Remember how I said environmentalism was anti-Christian? According to Christian scientists, “false beliefs are the procuring cause of all sin and disease” and medicine is a sin because it is “anti-Christian.” So by embracing common sense and going to your doctor to be treated, you are anti-Christian.
In the end, do we want people to subscribe to spiritual warfare, who deny germ theory, who insist on ignoring the evidence of their own sensory apparatus make policy, or do we want policy based on scientific principles, proven and repeatable?
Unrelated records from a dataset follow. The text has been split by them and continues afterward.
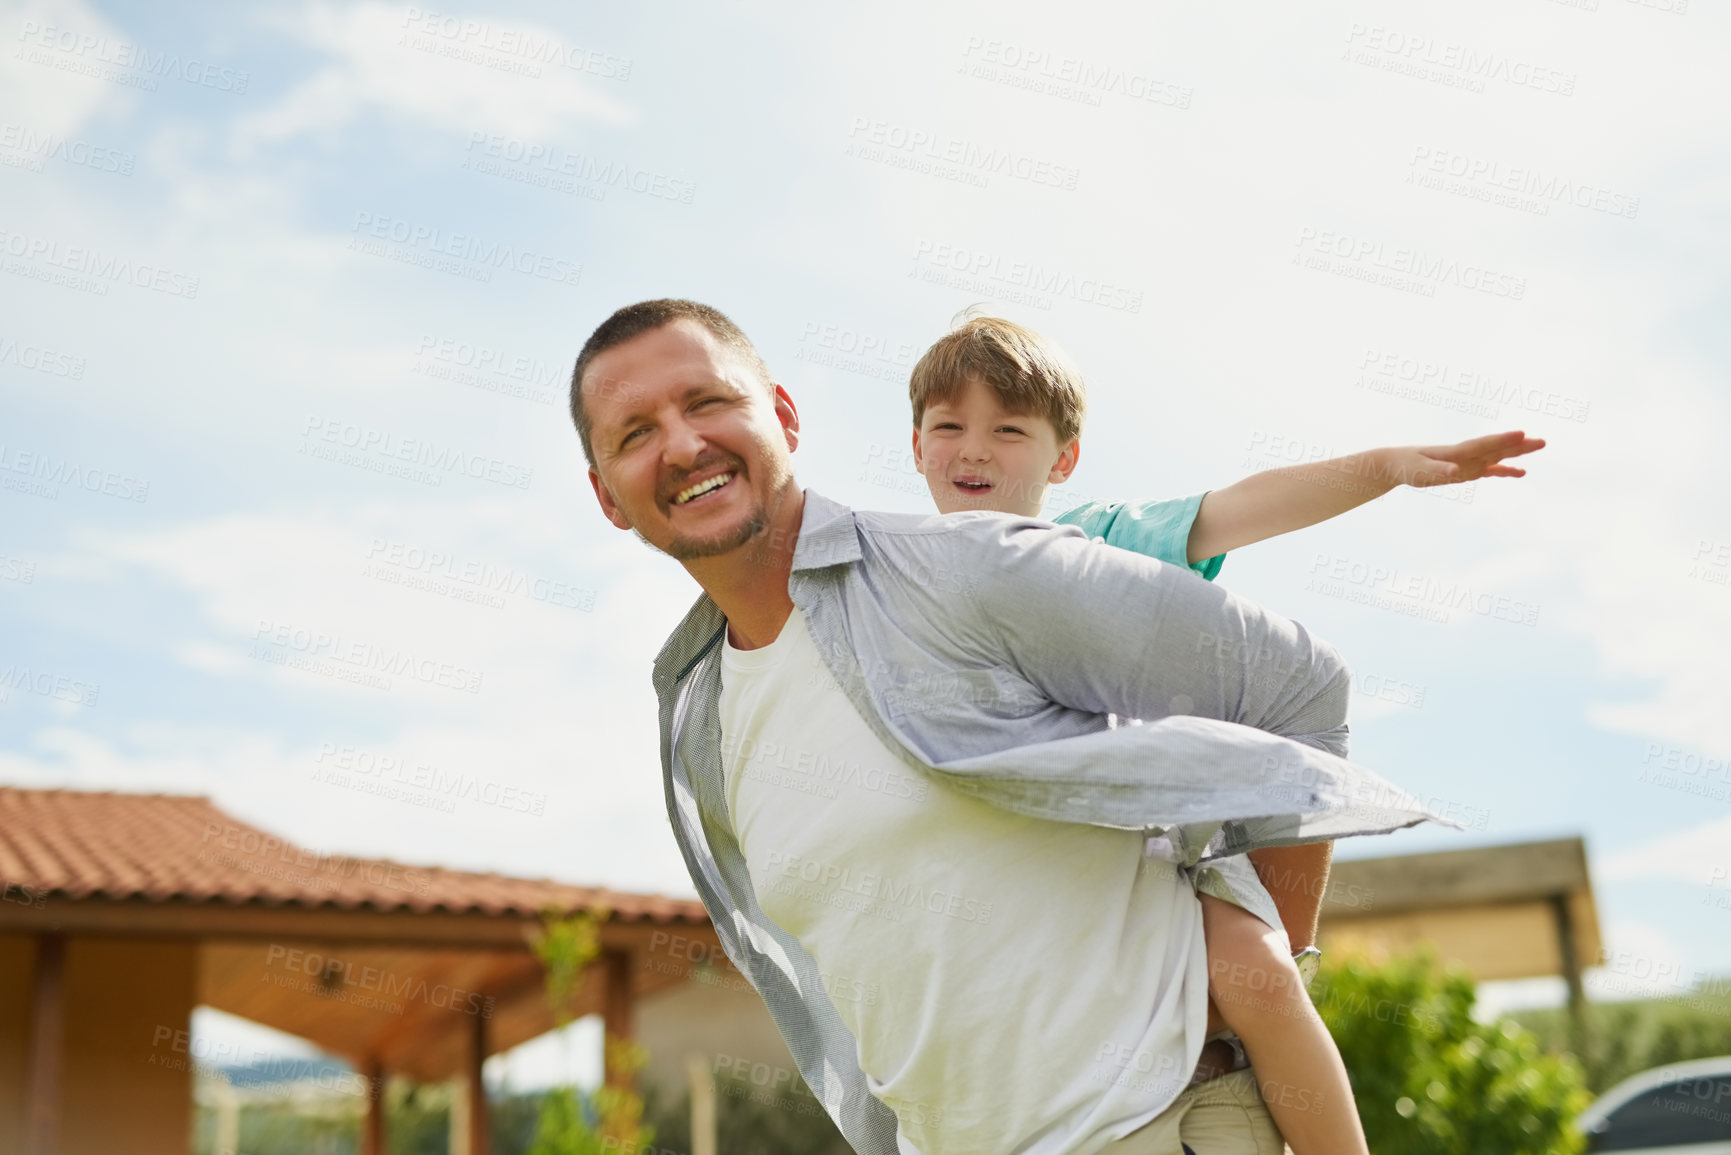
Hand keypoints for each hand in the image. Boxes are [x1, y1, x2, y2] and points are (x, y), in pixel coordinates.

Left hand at [1383, 430, 1545, 487]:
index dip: (1502, 440)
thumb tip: (1456, 472)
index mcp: (1456, 452)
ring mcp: (1469, 461)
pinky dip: (1506, 470)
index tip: (1522, 434)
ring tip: (1539, 446)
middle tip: (1542, 441)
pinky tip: (1521, 473)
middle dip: (1519, 445)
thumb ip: (1439, 470)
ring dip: (1518, 452)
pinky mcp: (1467, 470)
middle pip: (1497, 447)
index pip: (1484, 444)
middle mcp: (1467, 454)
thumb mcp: (1420, 470)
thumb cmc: (1407, 466)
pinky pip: (1491, 470)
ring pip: (1498, 455)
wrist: (1396, 464)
I’m not saying any of this as a polytheist who believes gods have power over only their own followers but as a human being who understands that science, not religion, explains the natural world and its laws. Christian fundamentalist myth cannot be shown to justify the fears and anxiety it engenders in its followers. Simply put, there is no evidence of its efficacy. Medicine, not prayer, cures disease. Germs will kill you. And the Pacific Ring of Fire means it’s no “mystical” event when earthquakes occur on opposite shores of the Pacific Ocean. It’s not God; it’s science, and we ignore that basic truth at our peril.